* Фрагмент текста *
■ ■ ■ ■ ■

По мнению российского правоведа К. В. Нама, принцип «добросовестности», восходящий к понятию «bona fides» римского права, определил содержание европейских частноправовых кодификаций XIX в. благодаря изучению и обобщению римско-правовых источников в период Средних веков и Новое время[96]. В кодификационных актах Германии сам термин «добрая совесть» (Treu und Glauben) впервые был закреплен в § 858 ГК Саксонии 1863 г.[97]

Обращает на себя внимание, что принцип «доброй совести» содержался и в Первом Проекте ГГУ 1888 г.[98] Так, согласно § 344 «Если договор направлен на выполнение обязанности, которая невозможна или запрещена законом, или противоречит добрым нравам, то такой договор является ничтожным»[99]; а в § 359 устанавливалось, что «договор обязывает заключающие его стороны к выполнению того, что согласно положениям и природе договора в соответствии с законом и обычаями гражданского оборота, а также принимая во внимание требования доброй совести, составляет содержание обязанности [по договору]»[100].

По поводу ограничения принципов «автономии частной воли» и «свободы договора» в ГГУ 1896 г. и значении всех вышеуказанных параграфов с «моральным наполнением» в гражданском праве Германии профессор В. А. Савельев пишет: «В целом легальные ограничения свободы договоров в БГБ[101] немногочисленные и принципиально мало отличаются от аналогичных в Кодексе Наполеона… Однако для БГБ характерен особый вид внеюридических ограничений действительности договоров, малоизвестный французскому кодексу (выделено мной. — О.Л.). Речь идет о…социально-этических критериях “доброй совести” и “добрых нравов”… Этих норм немного в кодексе, но они занимают ключевые позиции (дают принципиально важные предписания для понимания однородных правил) (выделено мной. — О.Л.[102].

Вышеуказанные нормы ГГУ 1896 г. с «этическим наполнением», создающие основу для широкого судейского толкования, в том числе и в области договорного права, позволили впоследствии в рамках судебной практики приспособить ГГУ к изменившимся социально-экономическим и политическим условиям, сыграли значительную роль в формировании в праве Германии концепции «справедливого» («эквивалентного») договора. (Примечательно, что все вышеуказанные параграфы ГГУ 1896 г. продолжают действовать без изменений, в первоначальной редакции и в настоящее время.)

Наряду с закреплением вышеуказанных «оценочных понятий» («каучуковых» норм), создающих свободу для судейского усмотрения при рассмотрении споров, в том числе и в области договорного права, в книге I «Общая часть» и самом начале книги II «Обязательственное право», наиболее ярко тенденция к ограничению принципа «свободы договора» и к усилению социальной функции договора в первоначальной редакции ГГУ 1896 г. проявилась в разделе, посвященном договору найма услуг.

■ ■ ■ ■ ■

* Поставленная задача *
Дословно повторите часть фрагмента о принципе доброй совести в гражданском праве Германии, начиная со слов «Наряду с закреплением» и вплоть до слов «договору найма услуг.» включительно.

* Исходные данные *
■ ■ ■ ■ ■

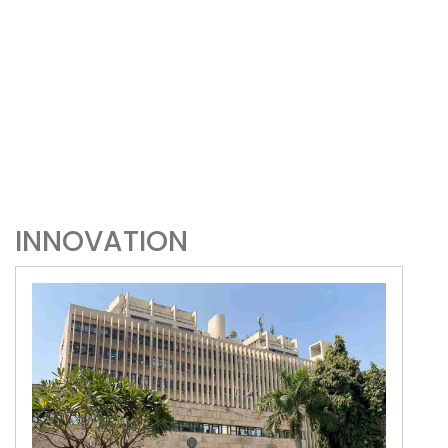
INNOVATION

■ ■ ■ ■ ■

* Результат выполнения *
Наряду с закреплением вышеуказанных «оценочных понятий» («каучуковых» норм), создающих свободу для судейского усмотрения при рассмотрении споров, в том числе и в области договорного права, в книге I «Общая часть» и самом начале книги II «Обязательственное право», наиболее ярко тенденция к ограничению принципа «свободы договора» и к усилению социальной функции договора в первоначальной редакции ГГУ 1896 г. проявилась в разделе, посвященном договору найма услуг.